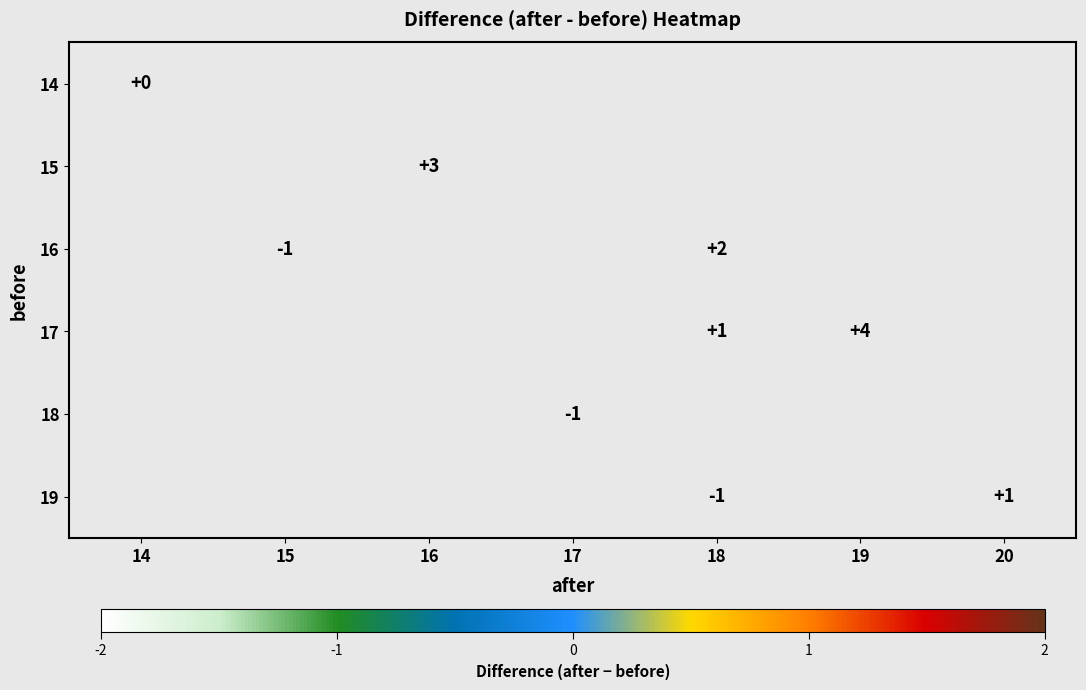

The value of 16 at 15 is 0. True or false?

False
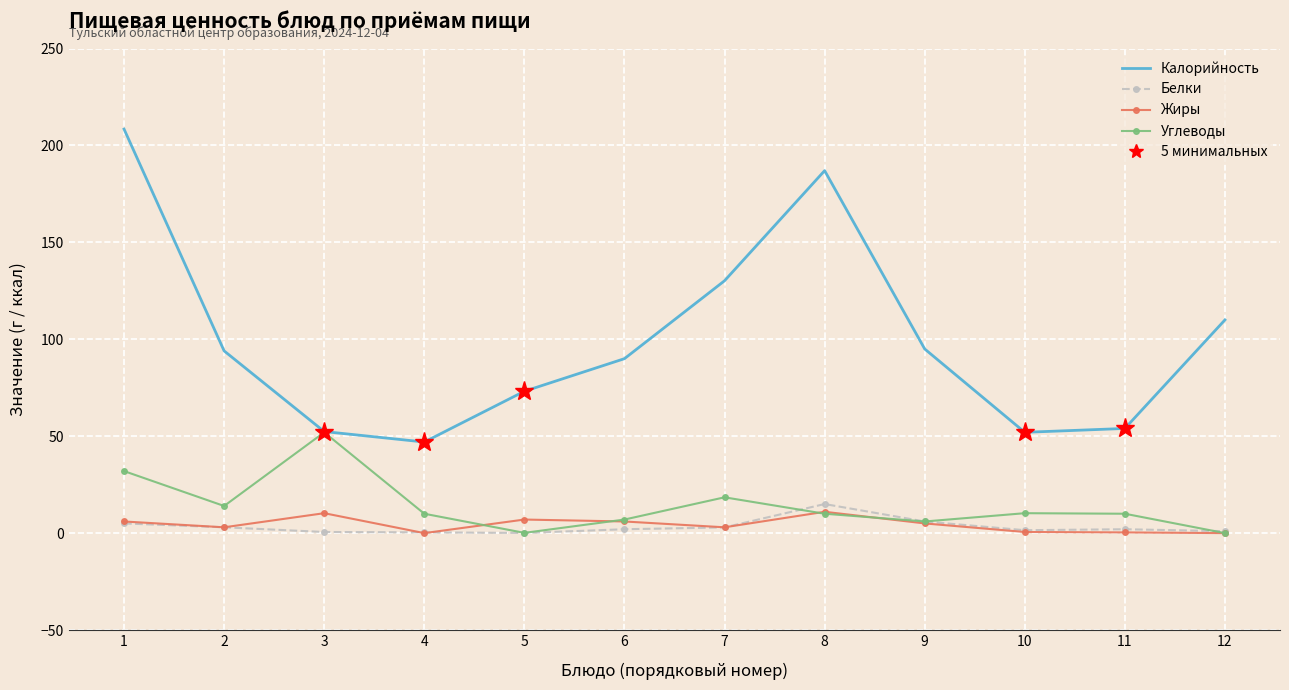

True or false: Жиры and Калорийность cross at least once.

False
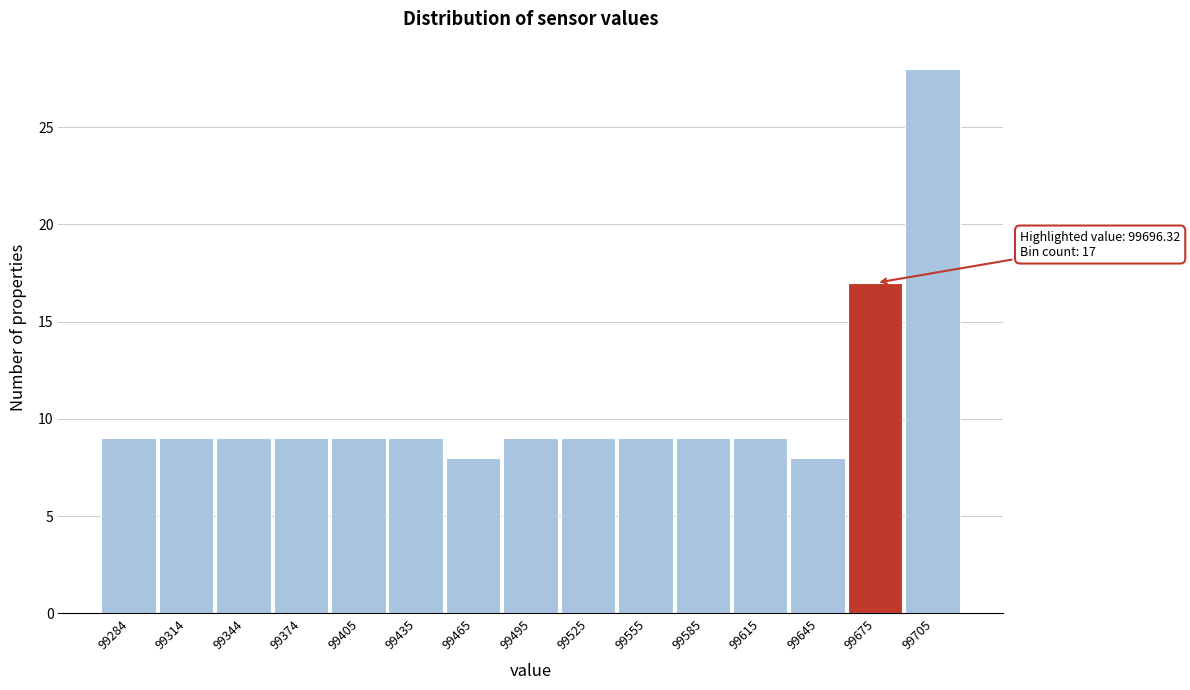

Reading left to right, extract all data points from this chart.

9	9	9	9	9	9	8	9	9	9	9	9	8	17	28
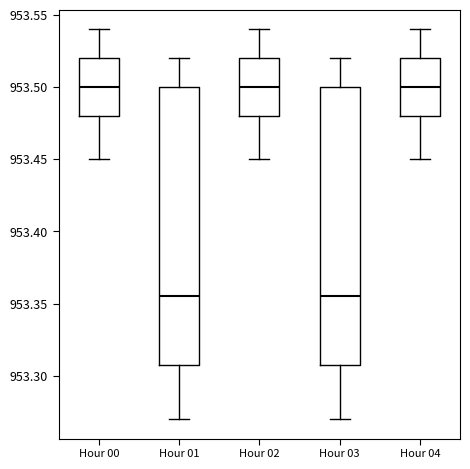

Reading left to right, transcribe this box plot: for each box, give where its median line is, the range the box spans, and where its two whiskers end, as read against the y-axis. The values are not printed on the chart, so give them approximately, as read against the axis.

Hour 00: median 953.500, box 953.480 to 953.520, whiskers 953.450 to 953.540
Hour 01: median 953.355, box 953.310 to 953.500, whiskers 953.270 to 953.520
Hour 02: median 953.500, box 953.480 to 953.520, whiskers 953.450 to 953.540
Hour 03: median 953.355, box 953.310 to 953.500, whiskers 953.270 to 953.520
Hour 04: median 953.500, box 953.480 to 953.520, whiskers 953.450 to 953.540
☆ ☆ ☆ ☆ ☆ ☆ ☆
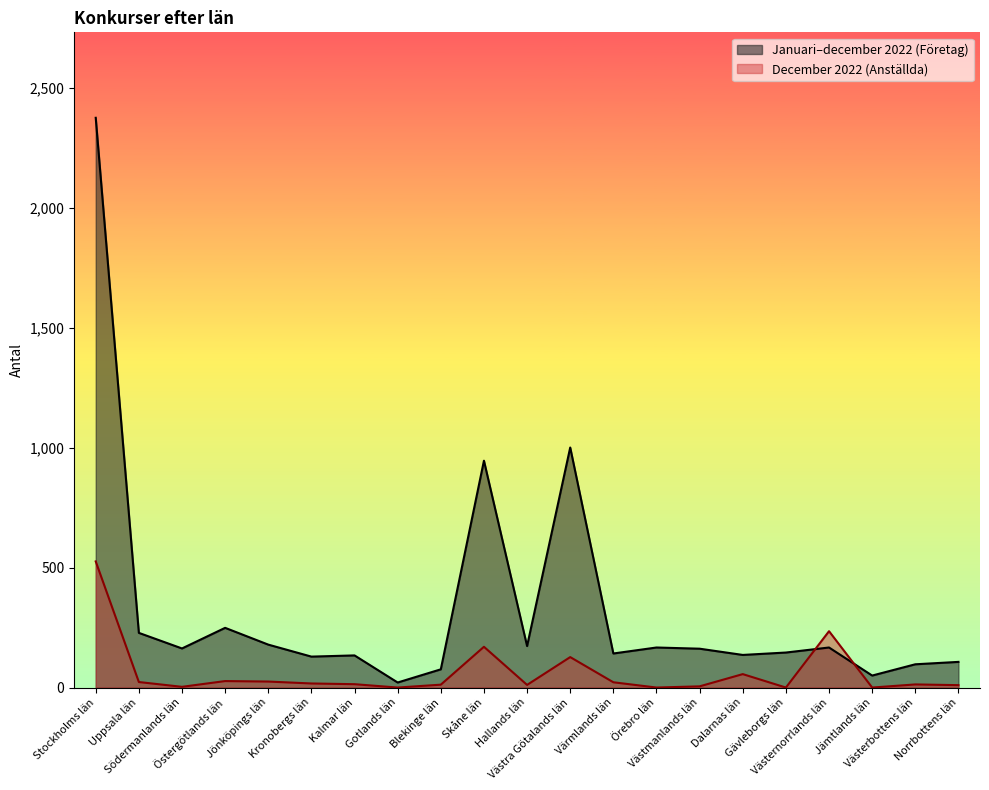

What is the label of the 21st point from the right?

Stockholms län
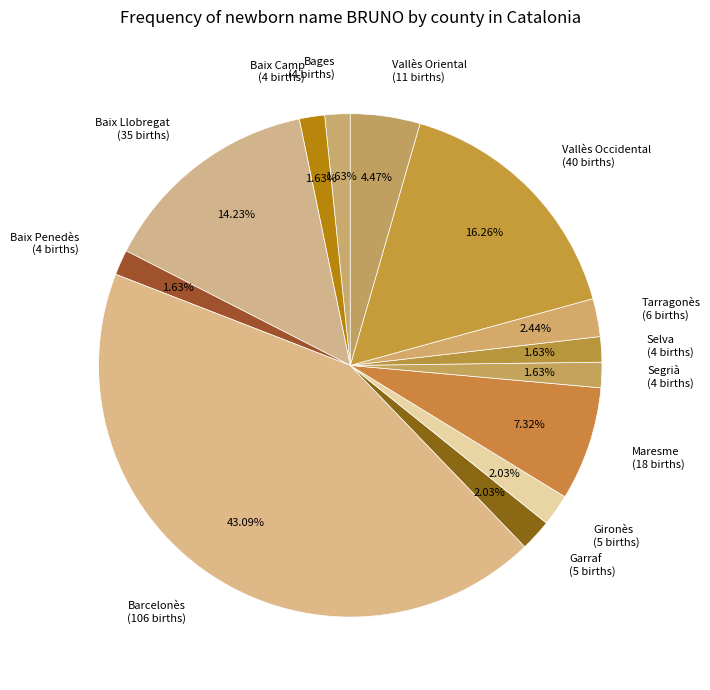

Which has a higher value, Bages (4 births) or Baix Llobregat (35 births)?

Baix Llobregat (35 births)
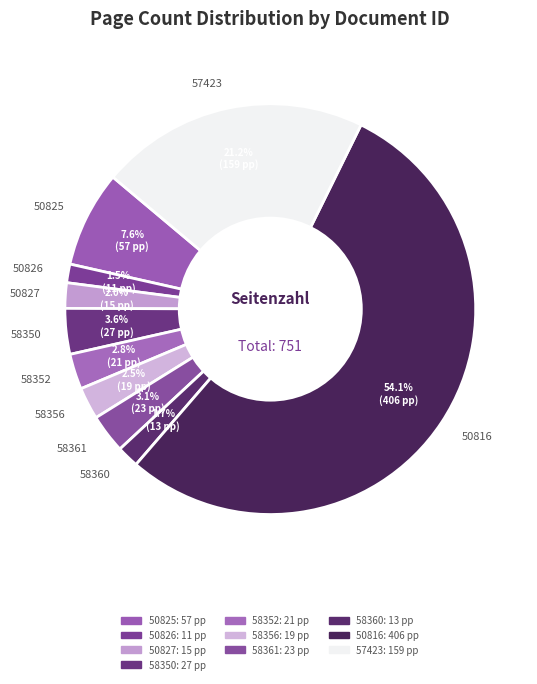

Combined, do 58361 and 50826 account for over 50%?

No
☆ ☆ ☆ ☆ ☆ ☆ ☆
■ **WHAT YOU NEED TO DO**
Copy the material from the line with "The value of 16 at 15 is 0. True or false?" to the line with "Reading left to right, transcribe", both lines included, and leave the pictures out of your copy.

■ **WRITTEN ANSWER**
The value of 16 at 15 is 0. True or false?

False

True or false: Жиры and Калорийность cross at least once.

False

Reading left to right, extract all data points from this chart.

9	9	9	9	9	9	8	9	9	9	9	9	8	17	28

Reading left to right, transcribe this box plot: for each box, give where its median line is, the range the box spans, and where its two whiskers end, as read against the y-axis. The values are not printed on the chart, so give them approximately, as read against the axis.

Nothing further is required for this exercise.